### The input ###

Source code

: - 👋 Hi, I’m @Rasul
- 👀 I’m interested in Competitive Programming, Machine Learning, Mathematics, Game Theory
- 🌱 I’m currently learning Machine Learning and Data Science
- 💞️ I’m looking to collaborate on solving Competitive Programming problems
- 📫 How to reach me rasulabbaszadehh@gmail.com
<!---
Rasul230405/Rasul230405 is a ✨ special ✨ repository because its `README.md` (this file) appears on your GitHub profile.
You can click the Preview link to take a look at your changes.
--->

###

- _Task to carry out_
Pull out each line of the listing that contains the word "Learning".

- _Result for this task_
- 👀 I’m interested in Competitive Programming, Machine Learning, Mathematics, Game Theory
- 🌱 I’m currently learning Machine Learning and Data Science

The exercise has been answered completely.